Après l’intense séquence 2019-2022, marquée par la sortie de 3 disques, UF.O.F. et Two Hands à quelques mois d’intervalle puis le plantureux double album, Dragon New Warm Mountain I Believe In You, Big Thief a entamé une période de transition et laissé la place aux carrières solos respectives de Buck Meek avec le délicat Haunted Mountain en 2023 et d’Adrianne Lenker avec le magnifique Bright Future sorti l’année dernière.
Les voilà de retour avec Double Infinity, qui, malgré son titre, s’avance plus modestement, avec ses 9 chansons et sa durée (42 mns) comme un retour aux débuts du groupe new-yorkais, lorsque Masterpiece et Capacity mélangeaient avec bonheur folk et indie-rock. Outre ce léger retour aux sources, c’est aussi la première fois que Big Thief joue en trio, suite au départ du bassiste Max Oleartchik.
Adrianne Lenker, Buck Meek et le batteur James Krivchenia ont décidé de ne pas le remplacer mais ont plutôt ouvert la porte de leur studio new-yorkais à de nombreux musiciens, le tout sous la houlette du producteur Dom Monks, déjà aux manettes pour l’enregistrement de Dragon New Warm Mountain I Believe In You.
Parmi les nombreux invité, on notera la présence conséquente de l’immense joueur de cithare, Laaraji, plus connu pour ses albums ambient et new age, participant ici également au piano et aux chœurs. La basse est quant à elle jouée par le jazzman Joshua Crumbly, contribuant ainsi à donner une palette sonore nouvelle et originale, alors qu’Alena Spanger (Tiny Hazard) et Hannah Cohen, dont on vous conseille fortement le dernier album, Earthstar Mountain paru en mars dernier chez Bella Union, viennent donner de la voix autour de celle d’Adrianne Lenker.
C’est d’ailleurs ce qui ressort à la première écoute de Double Infinity, Adrianne chante ici toute en douceur et modestie, sans en faire trop, ce qui ne sera pas pour déplaire à certains, comme si elle cherchait à se fondre dans l’ambiance cosy et chaleureuse de ses 9 compositions, à commencer par le superbe Incomprehensible en ouverture, donnant le ton d’un album qui interroge l’amour, la perte, le vieillissement et la recherche d’authenticité.
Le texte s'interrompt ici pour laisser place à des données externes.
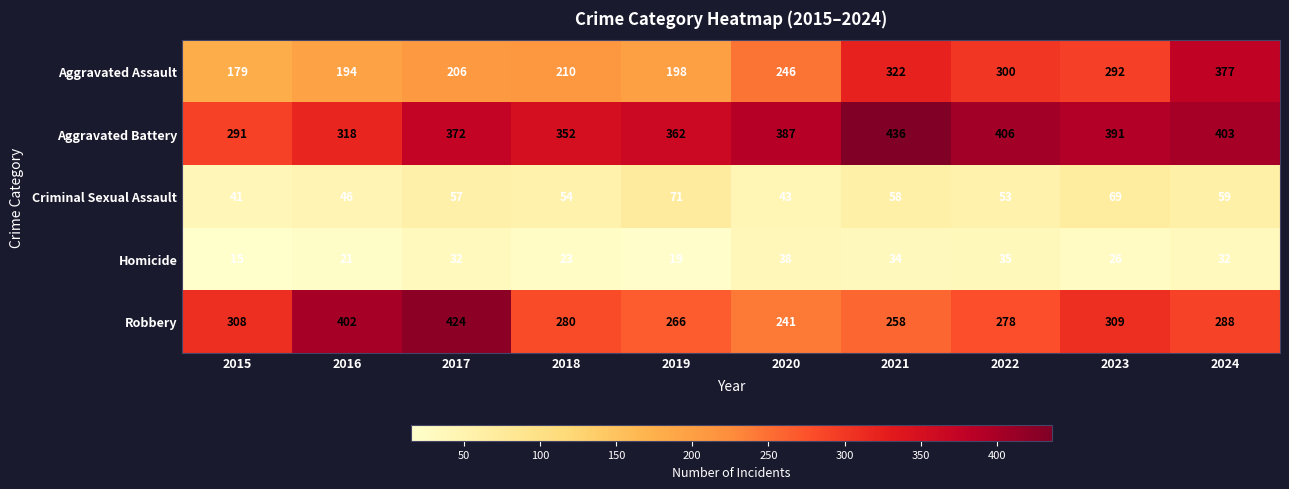

What is the spread (max minus min) of values at 2024?

371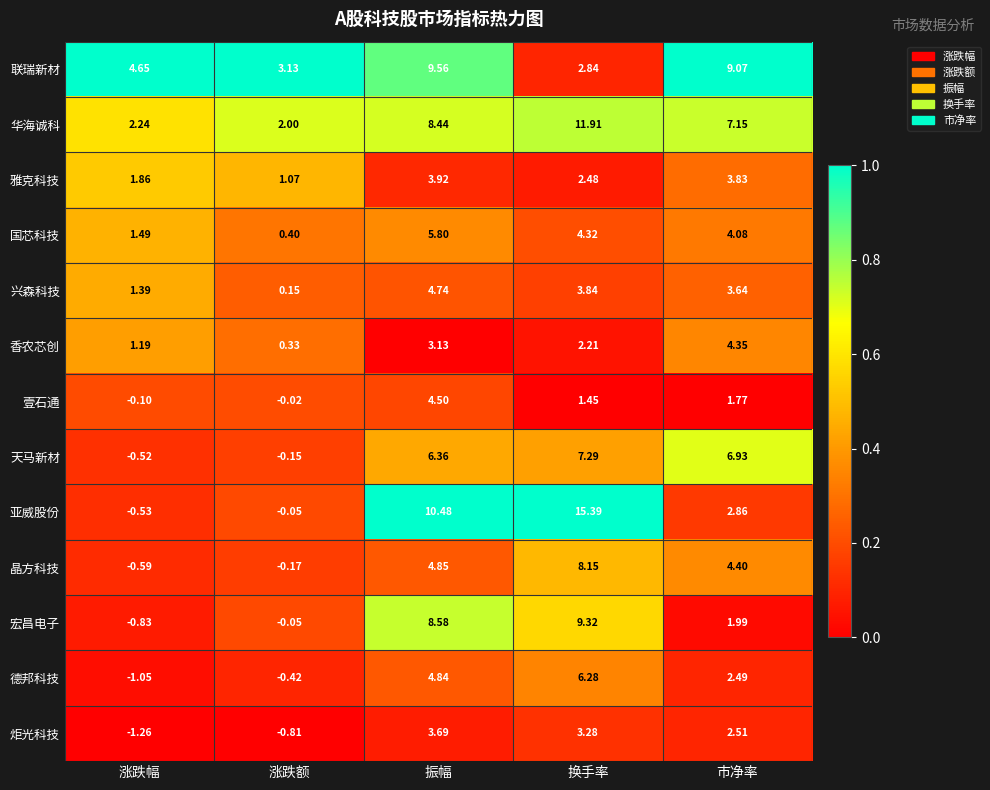

Which series has the largest total across all categories?

华海诚科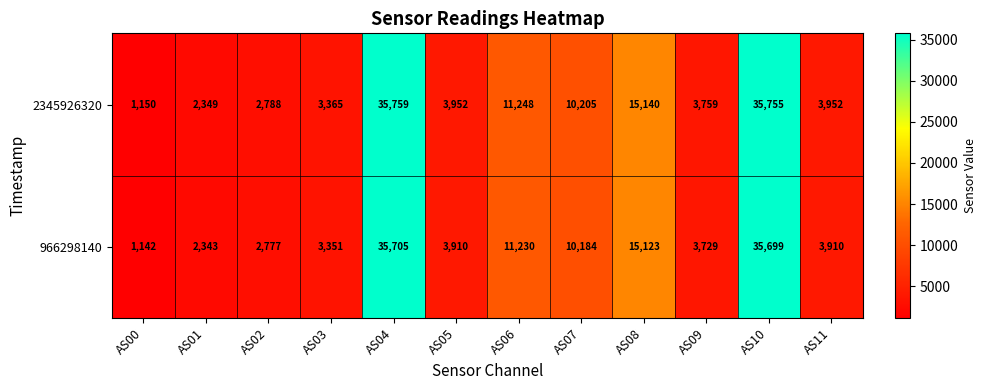

At which label is 2345926320 closest to 18454?

AS08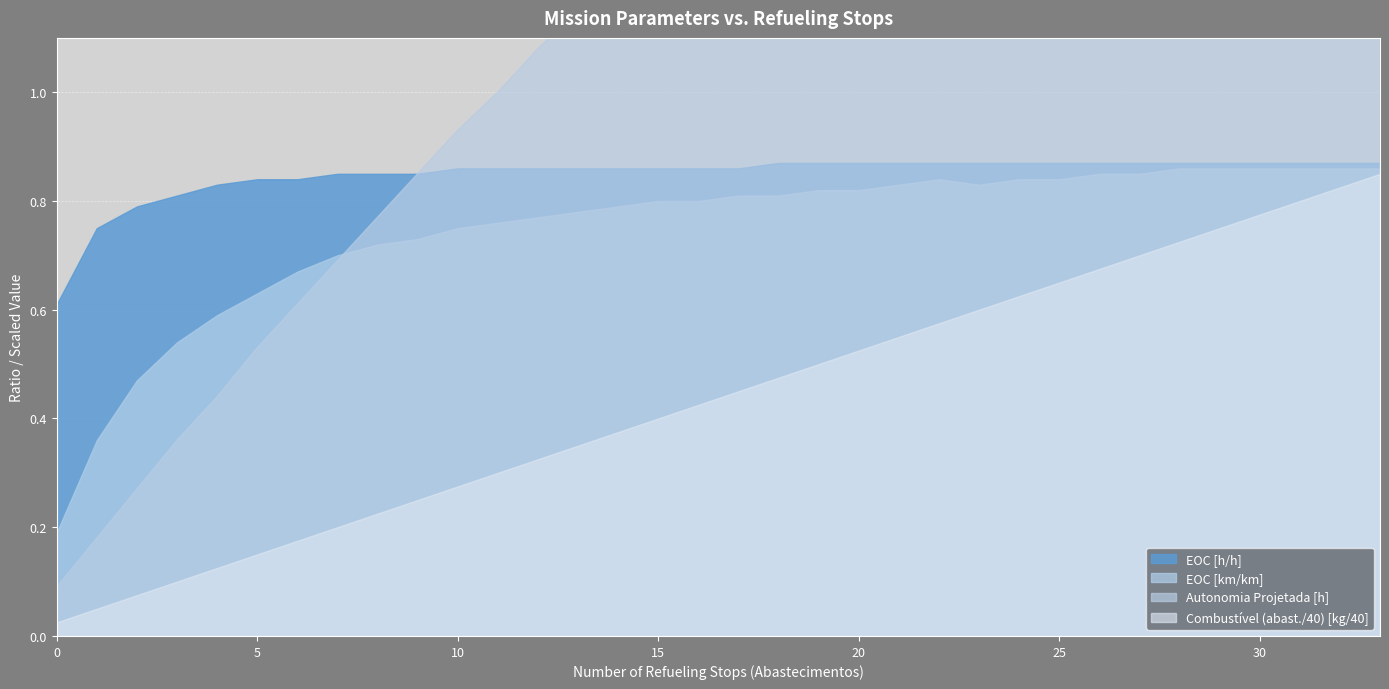

Where does the Combustivel [kg] series first go above 18?

18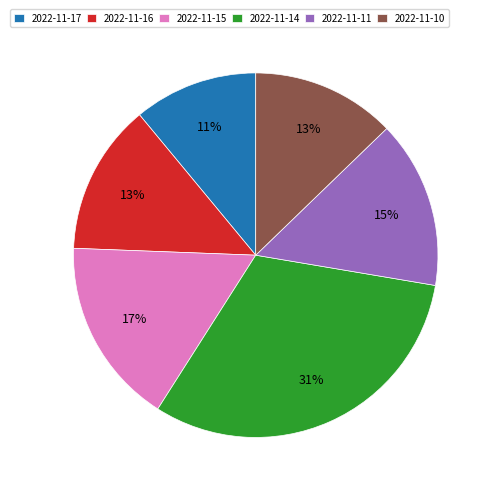

To the nearest percent, what percentage of the pie is 2022-11-16?

13%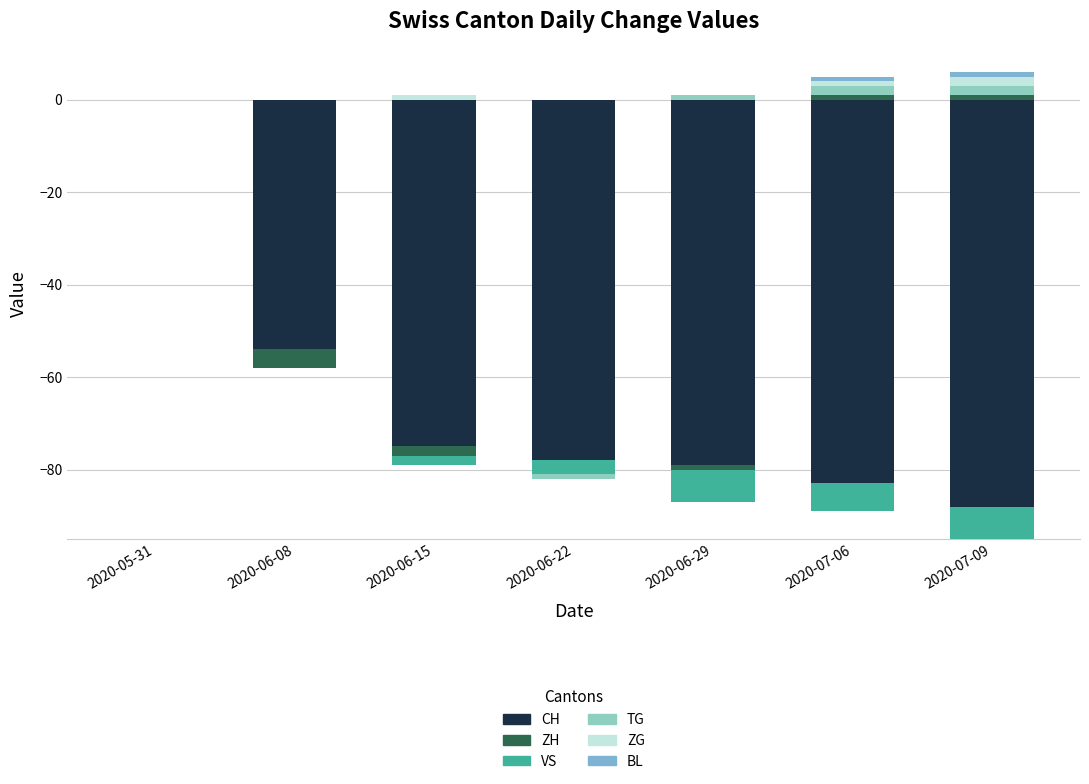

Are the bars horizontal?

No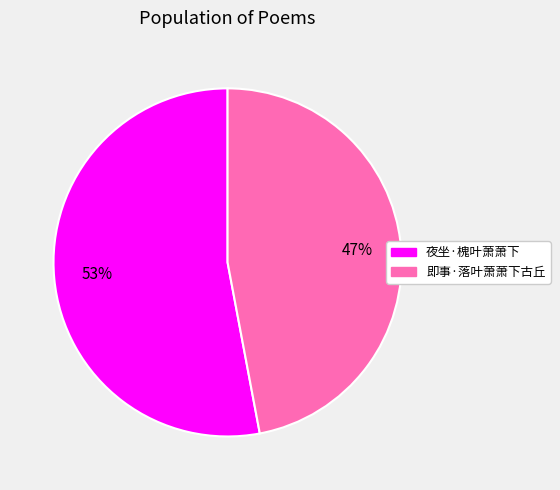

What is the smallest slice in the pie chart?

即事·落叶萧萧下古丘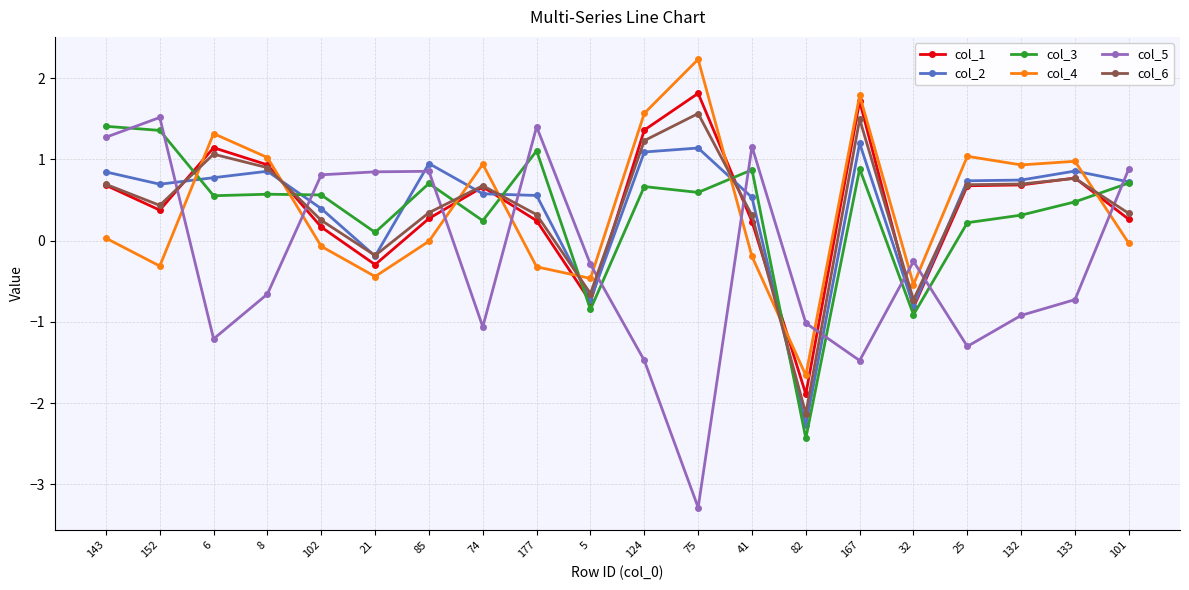

Between 177 and 124, which series saw the biggest shift?

col_5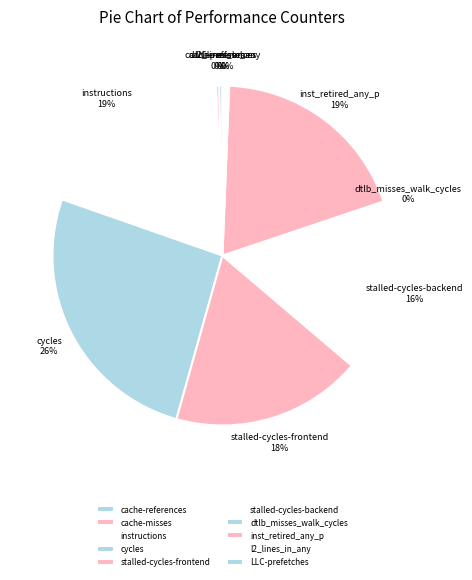

To the nearest percent, what is the combined percentage of instructions and cache-references?

19%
Words est une pépite folk, ses guitares légères contrebalancées par des percussions enivrantes alors que Los Angeles s’illumine d’un folk-rock épique, à la Neil Young. Tout aussi classique et enchanteur, All Night All Day met aussi en lumière les qualités de compositrice d’Adrianne Lenker, entre rêve et réalité, optimisme et pessimisme.
Double Infinity, c’est du nectar pour les oreilles, le sentiment d’uniformité qu’on peut ressentir à sa première écoute, laisse bientôt la place à un vrai plaisir de scruter chaque note ou chaque variation de chansons denses et variées, de la ballade épurée donnant son titre à l’album à l’étrange et complexe No Fear, pas très loin de Radiohead.
Arrive ensuite le plus beau morceau du disque, l’un des meilleurs du groupe new-yorkais, Grandmother, splendide et touchant, magnifié par les chœurs de Laaraji, portant au pinacle une instrumentation de haute volée. Big Thief a la bonne idée d’enchaîner avec Happy With You, le plus entrainant et simple du disque, avant de retrouver leur folk acoustique et angélique sur le beau final How Could I Have Known.
Double Infinity s’inscrit parfaitement dans la remarquable discographie de Big Thief, tout en y apportant quelques nuances et variations qui en font un disque tout simplement indispensable.